Brasil: Decisão do Supremo Tribunal Federal sobre Aborto é um Passo Positivo avalia HRW

A decisão do Supremo Tribunal Federal, em 12 de abril de 2012, aumentando o número de exceções às penas criminais em casos de aborto é um passo positivo e contribui para a proteção dos direitos humanos das mulheres, de acordo com a Human Rights Watch (HRW)

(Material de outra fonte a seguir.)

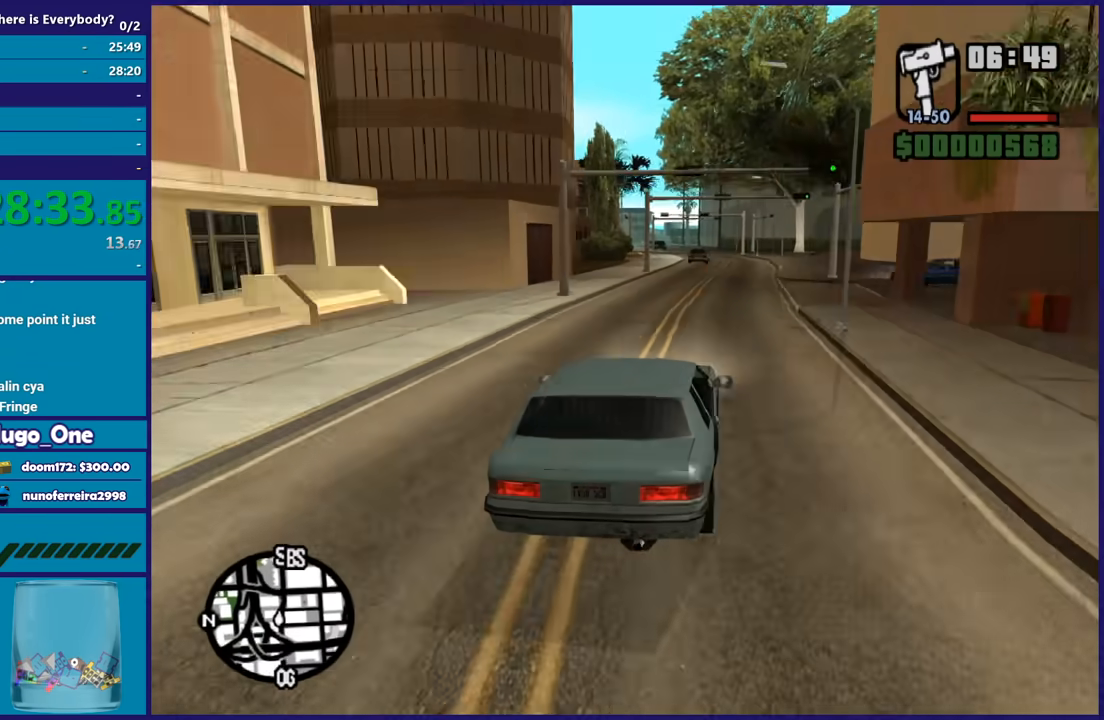
{"buttons": ["R2"], "left_stick": "center", "right_stick": "down", "button_events": []}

O aborto é crime no Brasil, exceto para salvar a vida da mãe ou quando a gestação é resultado de estupro. A decisão do Supremo Tribunal Federal significa que em casos de anencefalia, quando não acontece a formação do cérebro no feto, o aborto não é crime, e garante que mulheres possam interromper a gestação de fetos anencefálicos sem a necessidade de autorização judicial.

“A anencefalia se torna ainda mais trágica quando uma mulher não pode decidir se quer levar a termo uma gestação de um feto incompatível com a vida extrauterina,” disse Amanda M. Klasing, pesquisadora dos direitos das mulheres na Human Rights Watch. “Uma mulher que toma a difícil decisão de interromper a gravidez de um feto anencefálico não deve ser considerada uma criminosa, como reconheceu a decisão do Supremo Tribunal Federal.”

Internacionalmente, o Comitê de Direitos Humanos das Nações Unidas manifesta que restrições de acesso ao aborto seguro e legal podem criar situações de tratamento cruel, desumano e degradante, inclusive quando a mulher é forçada a levar a termo uma gestação inviável. Como um exemplo de caso, no ano de 2005,  o Comitê de Direitos Humanos concluiu que o Peru violou suas obrigações conforme o Pacto Internacional sobre os Direitos Civis e Políticos quando negou um aborto terapêutico a uma garota de 17 anos grávida de um feto anencefálico, forçando-a a levar a gestação a termo. O seu recém-nascido sobreviveu por quatro dias.

O processo decidido pelo Supremo Tribunal Federal teve uma trajetória de oito anos. Foi iniciado em 2004 pela Confederação Nacional dos Trabalhadores na Saúde (CNTS) com apoio técnico e institucional da Anis – Instituto de Bioética, Direitos Humanos e Gênero. Em 1o de julho de 2004, o Ministro Marco Aurélio Mello concedeu uma liminar dispensando a autorização judicial. Pouco depois, em 20 de outubro, o Pleno do Supremo Tribunal Federal cassou a liminar.

Amanda M. Klasing

Amanda M. Klasing

Desde então, algumas mulheres conseguiram autorizações judiciais para interromper gestações de fetos anencefálicos, mas a batalha para a obtenção dessa autorização tem sido longa e incerta.

“Depois de oito anos de deliberações, o Supremo Tribunal Federal finalmente votou a favor da proteção dos direitos humanos das mulheres,” disse Klasing. “O próximo passo será garantir que a decisão seja cumprida de forma que as mulheres possam receber os serviços médicos aos quais têm direito.”